One issue that gets cited with the WFRP 4e rules is that wizards are too powerful. There are two reasons for this, that when combined cause the issue.
- Following the rules as written, Advantage affects Language (Magick) Tests and therefore increases the SLs you can achieve when casting spells.
- Under the Overcasting rules every 2 SLs over the CN can be used to increase either the Range, Area of Effect, Duration or Targets. Additionally some spells have extra Overcast options listed in their spell description.
The spell that gets mentioned most as an exploit is Dart. It’s a CN 0 Petty Spell which means that it is very easy to cast and therefore very easy to Overcast. With spiralling Advantage and even a moderately high Language (Magick) skill, wizards can decimate multiple opponents and leave their comrades standing in the dust wondering what just happened.

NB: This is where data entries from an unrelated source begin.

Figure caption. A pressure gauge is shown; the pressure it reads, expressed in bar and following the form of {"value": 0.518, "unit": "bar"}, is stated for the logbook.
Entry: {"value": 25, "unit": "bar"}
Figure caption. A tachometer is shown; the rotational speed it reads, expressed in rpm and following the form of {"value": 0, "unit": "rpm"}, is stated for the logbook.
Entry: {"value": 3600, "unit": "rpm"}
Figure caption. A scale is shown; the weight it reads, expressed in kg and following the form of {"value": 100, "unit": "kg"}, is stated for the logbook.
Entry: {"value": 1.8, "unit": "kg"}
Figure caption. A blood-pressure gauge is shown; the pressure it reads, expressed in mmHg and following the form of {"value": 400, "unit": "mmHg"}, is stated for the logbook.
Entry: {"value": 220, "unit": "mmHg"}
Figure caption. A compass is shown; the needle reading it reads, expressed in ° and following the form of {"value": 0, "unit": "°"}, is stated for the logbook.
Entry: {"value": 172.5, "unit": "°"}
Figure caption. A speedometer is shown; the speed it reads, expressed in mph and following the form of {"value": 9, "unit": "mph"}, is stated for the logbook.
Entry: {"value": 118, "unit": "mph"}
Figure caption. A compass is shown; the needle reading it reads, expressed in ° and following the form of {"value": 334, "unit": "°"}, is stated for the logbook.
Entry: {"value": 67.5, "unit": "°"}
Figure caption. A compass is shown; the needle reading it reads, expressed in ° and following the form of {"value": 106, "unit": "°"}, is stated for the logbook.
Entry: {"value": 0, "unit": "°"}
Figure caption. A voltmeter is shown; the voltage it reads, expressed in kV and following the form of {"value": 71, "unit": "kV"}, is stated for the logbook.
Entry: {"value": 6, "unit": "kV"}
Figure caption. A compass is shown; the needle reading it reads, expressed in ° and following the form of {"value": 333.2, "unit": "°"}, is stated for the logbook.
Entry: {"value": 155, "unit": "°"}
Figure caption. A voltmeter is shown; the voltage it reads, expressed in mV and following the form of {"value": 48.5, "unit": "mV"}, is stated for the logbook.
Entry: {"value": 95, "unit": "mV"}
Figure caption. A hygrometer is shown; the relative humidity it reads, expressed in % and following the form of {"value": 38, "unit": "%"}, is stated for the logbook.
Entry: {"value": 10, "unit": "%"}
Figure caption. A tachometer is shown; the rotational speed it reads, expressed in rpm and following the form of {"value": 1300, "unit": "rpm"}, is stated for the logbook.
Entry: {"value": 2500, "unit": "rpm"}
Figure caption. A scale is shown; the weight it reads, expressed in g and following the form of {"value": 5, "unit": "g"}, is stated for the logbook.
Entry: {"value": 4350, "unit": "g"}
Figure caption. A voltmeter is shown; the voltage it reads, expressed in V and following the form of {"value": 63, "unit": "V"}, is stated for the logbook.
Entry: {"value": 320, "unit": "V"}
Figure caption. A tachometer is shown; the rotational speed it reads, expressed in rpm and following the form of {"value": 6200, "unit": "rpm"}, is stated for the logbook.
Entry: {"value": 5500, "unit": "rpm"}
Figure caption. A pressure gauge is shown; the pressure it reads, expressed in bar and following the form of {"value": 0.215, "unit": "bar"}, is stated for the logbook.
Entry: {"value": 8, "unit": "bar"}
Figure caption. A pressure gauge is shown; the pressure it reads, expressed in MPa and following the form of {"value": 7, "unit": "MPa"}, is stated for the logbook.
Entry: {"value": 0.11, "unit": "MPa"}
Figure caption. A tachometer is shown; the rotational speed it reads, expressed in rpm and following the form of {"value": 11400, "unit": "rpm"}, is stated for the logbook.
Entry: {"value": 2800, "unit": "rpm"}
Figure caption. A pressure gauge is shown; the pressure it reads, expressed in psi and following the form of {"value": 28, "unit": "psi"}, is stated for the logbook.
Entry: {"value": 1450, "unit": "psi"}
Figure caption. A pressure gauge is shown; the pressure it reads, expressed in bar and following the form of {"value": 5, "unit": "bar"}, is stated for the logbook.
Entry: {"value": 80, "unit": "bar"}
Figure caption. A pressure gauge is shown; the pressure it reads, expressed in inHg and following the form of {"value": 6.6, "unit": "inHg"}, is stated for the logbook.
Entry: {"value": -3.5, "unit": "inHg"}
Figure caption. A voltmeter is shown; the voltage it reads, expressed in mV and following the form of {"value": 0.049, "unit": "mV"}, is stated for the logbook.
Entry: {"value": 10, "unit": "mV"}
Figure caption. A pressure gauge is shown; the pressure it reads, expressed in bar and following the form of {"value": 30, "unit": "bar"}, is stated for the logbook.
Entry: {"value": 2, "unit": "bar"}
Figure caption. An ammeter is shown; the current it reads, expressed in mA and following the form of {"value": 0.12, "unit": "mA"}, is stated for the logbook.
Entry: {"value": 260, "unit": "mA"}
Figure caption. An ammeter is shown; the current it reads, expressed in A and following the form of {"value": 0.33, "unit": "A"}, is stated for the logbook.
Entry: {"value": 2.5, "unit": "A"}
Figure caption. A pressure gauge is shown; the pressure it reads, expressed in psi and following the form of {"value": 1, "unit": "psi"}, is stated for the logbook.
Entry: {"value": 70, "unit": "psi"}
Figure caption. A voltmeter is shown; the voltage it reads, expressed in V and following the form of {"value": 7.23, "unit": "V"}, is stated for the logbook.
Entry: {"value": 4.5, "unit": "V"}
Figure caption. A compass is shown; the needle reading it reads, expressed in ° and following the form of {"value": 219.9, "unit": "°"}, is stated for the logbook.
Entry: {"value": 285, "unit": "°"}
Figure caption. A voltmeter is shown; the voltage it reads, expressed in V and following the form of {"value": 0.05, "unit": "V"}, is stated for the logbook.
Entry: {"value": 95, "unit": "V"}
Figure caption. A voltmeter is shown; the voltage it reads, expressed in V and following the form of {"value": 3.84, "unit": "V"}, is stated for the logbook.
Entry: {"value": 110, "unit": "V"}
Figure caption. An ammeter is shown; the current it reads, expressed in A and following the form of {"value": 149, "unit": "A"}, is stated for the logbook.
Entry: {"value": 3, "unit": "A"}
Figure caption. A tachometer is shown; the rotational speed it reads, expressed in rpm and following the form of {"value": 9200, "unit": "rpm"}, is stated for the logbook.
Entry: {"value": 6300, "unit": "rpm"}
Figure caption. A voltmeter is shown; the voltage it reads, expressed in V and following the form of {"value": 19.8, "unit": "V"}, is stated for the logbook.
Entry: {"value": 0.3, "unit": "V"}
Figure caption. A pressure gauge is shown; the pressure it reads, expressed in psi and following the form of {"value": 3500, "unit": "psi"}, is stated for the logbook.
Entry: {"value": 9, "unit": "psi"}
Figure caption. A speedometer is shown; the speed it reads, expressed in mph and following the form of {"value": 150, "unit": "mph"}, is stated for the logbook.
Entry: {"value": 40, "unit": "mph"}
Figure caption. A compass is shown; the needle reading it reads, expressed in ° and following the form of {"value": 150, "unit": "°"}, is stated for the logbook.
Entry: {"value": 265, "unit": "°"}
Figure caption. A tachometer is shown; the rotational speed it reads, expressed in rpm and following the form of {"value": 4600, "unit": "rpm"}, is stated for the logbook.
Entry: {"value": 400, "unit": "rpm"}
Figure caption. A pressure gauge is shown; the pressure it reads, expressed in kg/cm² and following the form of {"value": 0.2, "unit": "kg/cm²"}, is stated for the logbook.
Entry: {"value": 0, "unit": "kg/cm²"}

If we assume that spell casting is like anything else in the real world and that to excel takes a lot of effort, then we can assume that the more you push the limits, the harder it should be to push even further. So perhaps an elegant solution to the problem is to increase the cost in SLs for successive Overcasts using the formula below.
Overcast Cost SLs = 2 + the total number of Overcasts of that type already used
Example: Rutger has a Language (Magick) skill of 53 and is casting Dart. He rolls a 12 and scores 4 SLs over the CN of the spell. Normally that means he could choose 2 extra Targets for the spell, but using the optional rules the cost to increase the number of Targets by 2 would in fact be 5 SL. The first extra Target would cost 2 SLs as normal (2+0), but the second would cost 3 SLs (2+1). Clearly with 4 SLs in total Rugter can only increase the number of Targets once. What can Rutger do with those other 2 SLs? He could increase the Range instead, perhaps choosing a second Target that is further away.
Example: Rutger has been fighting for a few rounds and now has 3 Advantage. He casts Dart and this time rolls 03 vs a target of 83 once Advantage has been factored in. That’s 8 SLs! Using the normal Overcasting rules Rutger could spend all 8 SLs on 4 extra Targets, hitting 5 in total! However, using the optional Overcasting rules Rutger decides to hit as many opponents as possible with the following Overcasting Costs.
1st Target Overcast: 2 SLs
2nd Target Overcast 3 SLs
3rd Target Overcast 4 SLs
If Rutger had 9 SLs instead of 8 SLs, he could have chosen 3 extra Targets. Instead he spends 5 Overcast SLs for 2 extra Targets, leaving 3 Overcast SLs to spend on Range if he needs to.
You can see from the examples above that it starts to become very expensive if you concentrate on one particular Overcast, but that is fine because with high skills, bonus SLs from Talents and Advantage all stacking (and not even mentioning Channelling), wizards can get some crazily high SLs while casting.